In the other game, veteran Kyle Hendricks took the mound against the Diamondbacks. Though manager David Ross hasn’t yet named his Opening Day starter, Hendricks appears to be the favorite, especially after the Cubs scheduled right-hander Marcus Stroman’s next start for a minor-league game Sunday. That lines up Stroman to start the Cubs’ -second game on a regular five-day schedule. 

With bits and pieces of an Opening Day preview playing out around Arizona, it’s a good time for a Sun-Times Opening Day -roster projection. 

“The 7th is an important day from a player’s perspective when you get to be a part of Opening Day,” Ross said. “I don’t take that for granted and understand all that, being on the team and breaking camp. 

“But there’s also a sense of, we have six months of baseball to play and a unique spring training and unique offseason that we need to be aware of.”
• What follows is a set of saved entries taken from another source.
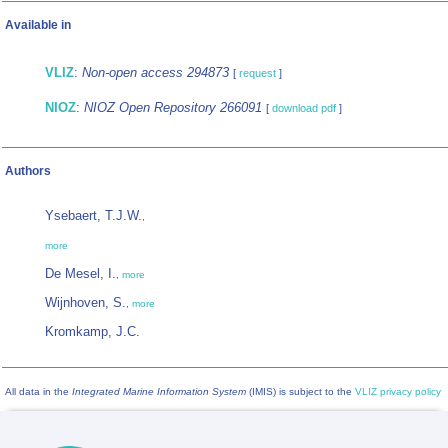
Available in
VLIZ
:
Non-open access 294873
[
request
]
NIOZ
:
NIOZ Open Repository 266091
[
download pdf
]
Authors
Ysebaert, T.J.W.
,
more
De Mesel, I.
,
more
Wijnhoven, S.
,
more
Kromkamp, J.C.
All data in the
Integrated Marine Information System
(IMIS) is subject to the
VLIZ privacy policy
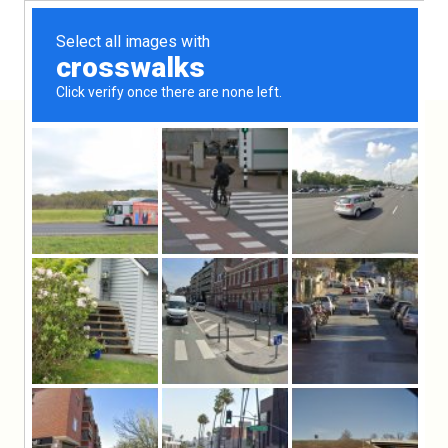
Rosh Hashana runner
Hooga
Products
General
Rosh
⁄
⁄
⁄
Hashana runner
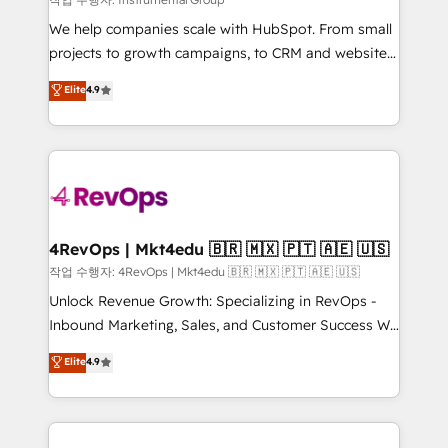
HubSpot Rising Star Why us? Harnessing the full
We help companies scale with HubSpot. From small
potential of the powerful HubSpot CRM. ✔️A team of
projects to growth campaigns, to CRM and websites.
HubSpot experts backed by over 10+ years of
Hire an agency that's experienced in every inch of
Elite
4.9
HubSpot experience ✔️Flexible pricing models —
HubSpot and willing to work hand-in-hand with your
Hourly-fee (assigned one Dedicated HubSpot
team to simplify the complex and build a better
Admin); Monthly-fee (HubSpot Admin + Project
experience for your team and customers.
Manager); and Fixed Project Cost (as per
requirement). ✔️Helped over 25,000+ customers so
far with our HubSpot solutions. ✔️Bespoke apps &
on-demand bundle services. Connect with us today!
4RevOps | Mkt4edu 🇧🇷 🇲🇽 🇵🇹 🇦🇪 🇺🇸
작업 수행자: 4RevOps | Mkt4edu 🇧🇷 🇲🇽 🇵🇹 🇦🇪 🇺🇸
Unlock Revenue Growth: Specializing in RevOps -
Inbound Marketing, Sales, and Customer Success We
specialize in driving revenue growth for companies
Elite
4.9
across industries through tailored marketing, sales,
and customer success strategies, utilizing RevOps
methodologies. As Latin America's largest HubSpot
partner and a global leader in education market, we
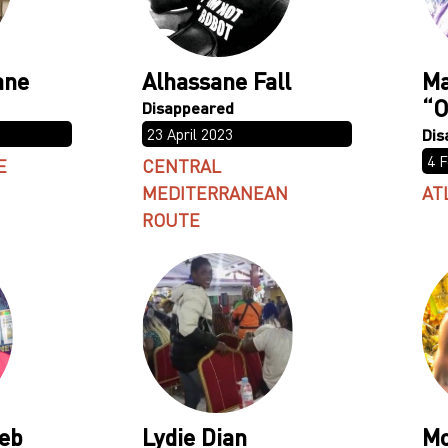
ane
Alhassane Fall
Ma
“O
23 April 2023
4 
E
CENTRAL
MEDITERRANEAN
AT
ROUTE
eb
Lydie Dian
M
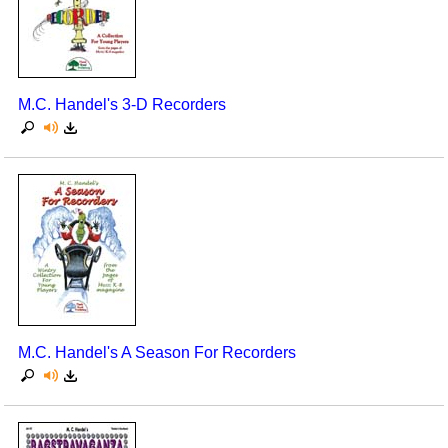
M.C. Handel's 3-D Recorders
M.C. Handel's A Season For Recorders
This year, readiness will be a bigger -factor than in seasons past. So, keeping in mind that injuries, performance, or a late trade in the last week of the spring could upend this prediction, here’s one way the Cubs could use their 28 active roster spots to open the -season:

Starting pitchers (5)

RHP Kyle Hendricks

RHP Marcus Stroman

LHP Justin Steele

RHP Alec Mills

LHP Drew Smyly

• Lefty Wade Miley is expected to begin the season on the injured list — the Cubs have shut him down from throwing for 10 days because of elbow inflammation. When he returns, they could move Mills, who has experience in a swingman role, or even Steele into the bullpen as a multi-inning reliever.

Relievers (10)

RHP Keegan Thompson 

LHP Daniel Norris 

RHP Jesse Chavez (non-roster invite) 

RHP Michael Rucker 

RHP Scott Effross

RHP Mychal Givens

RHP Manuel Rodríguez

RHP Rowan Wick

RHP Chris Martin

RHP David Robertson

• The Cubs, along with every team in Major League Baseball, get two extra roster spots to begin the season. With the short spring, and starters not having as much time to build up to their normal workloads, those spots will likely go to pitchers. Thompson, Norris, Chavez and Rucker have all logged multi-inning outings this spring, which will come in especially handy early on.

Catchers (2)

Willson Contreras

Yan Gomes

• After using eight backup catchers last season, the Cubs are poised to enter the season with a consistent backup for Contreras. Between Gomes’ signing just before the lockout, and the designated hitter coming to the National League, the Cubs have options to keep Contreras’ legs fresh.

Infielders (5)

1B Frank Schwindel

2B Nick Madrigal

SS/2B/OF  Nico Hoerner

3B Patrick Wisdom

3B/2B/SS Jonathan Villar

• It’s looking less likely by the day that shortstop Andrelton Simmons (right-shoulder soreness) will be ready for Opening Day. Not carrying six infielders would pose a risk, one that was crystal clear when the Cubs held Madrigal out of the lineup Friday, citing leg fatigue and a precautionary approach. So, it might not be the most likely situation. Versatile Ildemaro Vargas would be a strong choice to add infield depth. But if the Cubs did put five infielders on their Opening Day roster, the move would free up a spot for another outfielder.

Outfielders (6)

LF Ian Happ

CF Jason Heyward

RF Seiya Suzuki

OF Clint Frazier

OF Michael Hermosillo

OF Rafael Ortega

• Suzuki, Heyward and Happ are in position to claim spots on the Opening Day roster. Depending on how Happ’s recovery from an elbow procedure in February continues to go, the Cubs could also use the DH spot to lighten his load on the field. That leaves a tight competition for the remaining spots. The Cubs will have to decide whether to prioritize infield depth or keep their full outfield group.